Condition category
Ear, Nose and Throat
Date applied
08/01/2018
Date assigned
23/02/2018
Last edited
23/02/2018
Prospective/Retrospective
Retrospectively registered
Overall trial status
Ongoing
Recruitment status
No longer recruiting

Plain English Summary

Background and study aims
One of the main challenges faced by people with hearing loss is understanding speech in noisy environments. Hearing aids can be of some benefit in these situations, but in isolation they are unable to fully overcome the problem. If the hearing-impaired listener is unable to understand conversations in everyday listening environments they risk becoming socially withdrawn and isolated. Auditory training involves structured practice listening to a variety of stimuli and is gaining support as an alternative to hearing aids or a supplementary intervention. Many of the auditory training programs currently available are administered using a computer which may not be appropriate for many older hearing-impaired adults who do not have access to computers. There is therefore a need to develop a non-computerised auditory training intervention which can be delivered easily in the person's home. The aim of this study is to find out whether a new auditory training program, which involves having conversations in the presence of a competing speaker, improves speech perception in everyday challenging listening environments.

Who can participate?
Experienced adult hearing aid users

What does the study involve?
Participants complete a speech and cognition assessment and then undertake a four-week training program at home. They are randomly allocated to one of two training programs using a CD containing either silence (Group 1) or a person speaking (Group 2). Participants are required to play this CD while having a conversation with their communication partner. Each session lasts for 30 minutes and participants are asked to complete this five times per week for four weeks. Their speech in noise performance and cognitive abilities are then evaluated again.

What are the possible benefits and risks of participating?
By taking part in the study participants may see an improvement in their understanding of speech in challenging listening environments. There are no significant risks to taking part as noise levels should not exceed maximum daily noise exposure limits.

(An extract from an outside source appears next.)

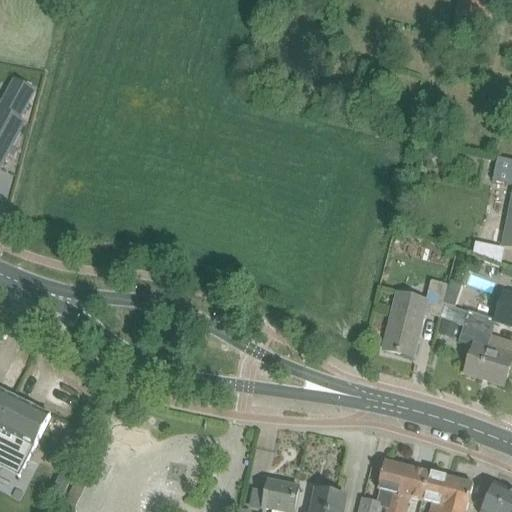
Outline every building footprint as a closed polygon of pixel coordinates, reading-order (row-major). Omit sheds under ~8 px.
[(461,0),(457,15),(462,16),(469,18),(470,13),(489,19),(494,4),(480,0),(461,0)] [(0,169),(1,170),(26,124),(21,121),(25,113),(4,102),(0,108),(0,169)] [(423,159),(422,161),(429,163),(436,159),(438,152),(426,149),(423,159)] [(496,228),(492,245),(502,247),(511,249),(511,162),(498,160),(493,184),(511,187),(511,199),(506,230),(496,228)] [(482,225),(481,247),(491,248),(493,226),(482,225)] [(502,267),(505,252),(483,247),(480,263),(502,267)] [(424,315),(440,319),(443,305),(447,287),(431,283),(426,304),(398,297),(384,351),(414,358),(424,315)] [(511,296),(504,294),(495,322),(495,323),(496,323),(511,328),(511,296)] [(464,330),(491,338),(496,323),(495,323),(495,322),(469,314),(443,305),(440,319),(444,320),(458,326),(464,328),(464,330)] [(444,320),(439,335),(453,340),(458,326),(444,320)] [(474,347),(465,375),(505,388),(511,364),(511,358),(487,350),(491,338),(464,330),(459,343),(474,347)] [(0,416),(10,397),(0,391),(0,416)] [(36,449),(42,436),(51,418),(10,397),(0,416),(0,464),(3,458),(25,470),(36,449)] [(397,511),(409,469),(386,463),(378,491),(391,494),(386,511),(397,511)] [(397,511),(408,511),(411,500),(423,503),(431,475),(409,469),(397,511)] [(444,511),(453,480),(431,475),(423,503),(432,506),(430,511),(444,511)] [(467,511),(474,486),(453,480),(444,511),(467,511)] [(294,511),(300,489),(269,482),(264,510),(273,511),(294,511)] [(486,504),(482,511),(511,511),(511,493),(494,486),(486,504)] [(344,511),(348,498),(339,497),(339,493),(326,491),(325,494),(316,492),(312,511),(344,511)] [(360,511),(381,511),(383,506),(363,501),(360,511)]
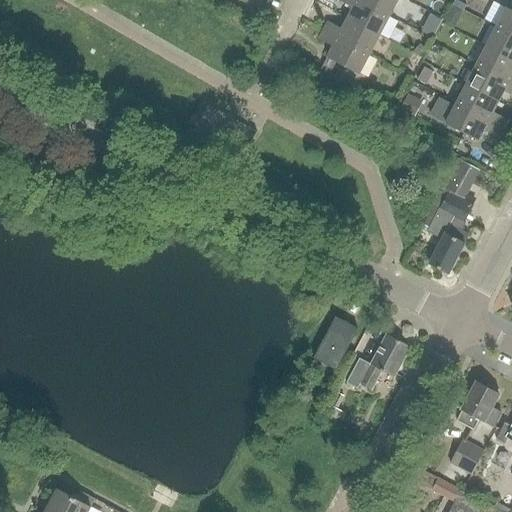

Where is the study run from?
Betsi Cadwaldr University Health Board (UK)

When is the study starting and how long is it expected to run for?
November 2012 to October 2018

Who is funding the study?
British Society of Audiology (UK)

Who is the main contact?
Stephanie Greer
Stephanie.Greer@wales.nhs.uk

Trial website

Contact information

Type

Scientific

Primary contact

Miss Stephanie Greer

ORCID ID

Contact details

Wrexham Maelor Hospital
Croesnewydd Road
Wrexham
LL13 7TD
United Kingdom
+44 (0)1978 725685
Stephanie.Greer@wales.nhs.uk

Additional identifiers

EudraCT number

ClinicalTrials.gov number

Protocol/serial number

130980

Study information

Scientific title

Evaluation of live voice auditory training in a randomised controlled trial of existing hearing aid users

Acronym

Live Voice Auditory Training RCT 1.1

Study hypothesis

The primary aim of this study is to explore whether novel auditory training intervention can improve speech intelligibility in noise for experienced hearing aid users. The primary research question is: Does repeated practice improve speech perception in everyday challenging listening environments for experienced adult hearing aid users?

Ethics approval

North Wales REC (Central & East), 27/03/2014, ref: 14/WA/0089

Study design

Single-centre randomised controlled trial

Primary study design

Interventional

Secondary study design

Randomised controlled trial

Trial setting

Hospitals

Trial type

Treatment

Patient information sheet

Not available in web format, please use contact details to request a participant information sheet

Condition

Hearing loss

Intervention

Participants are randomised to either experimental or control groups based on a dynamic adaptive allocation algorithm using stratification variables of age (less than 75 years: 75 years or older) and sex (Male:Female).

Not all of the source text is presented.